*** Begin section ***

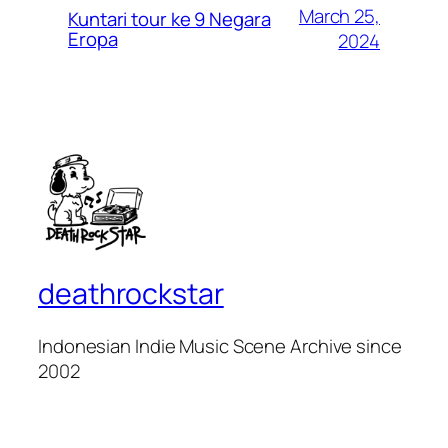
March 25,
Kuntari tour ke 9 Negara
Eropa
2024
deathrockstar
Indonesian Indie Music Scene Archive since
2002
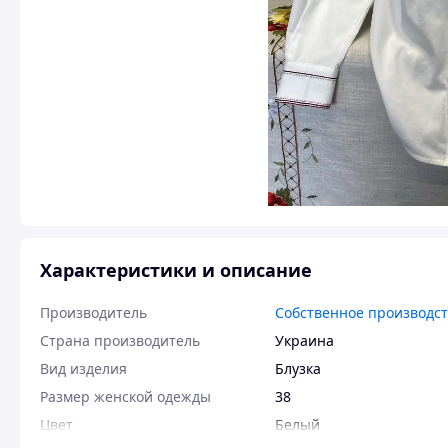
Характеристики и описание
Производитель
Собственное производс
Страна производитель
Украина
Вид изделия
Блузка
Размер женской одежды
38
Цвет
Белый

*** End section ***

Give back the part of the records that starts with the line containing "Характеристики и описание" and runs to the end of the records, switching "Белый" to "Черный" and changing nothing else.

Характеристики и описание
Производитель
Собственное производс
Страна производитель
Украина
Вид изделия
Блузка
Размер женской одежды
38
Цвет
Черный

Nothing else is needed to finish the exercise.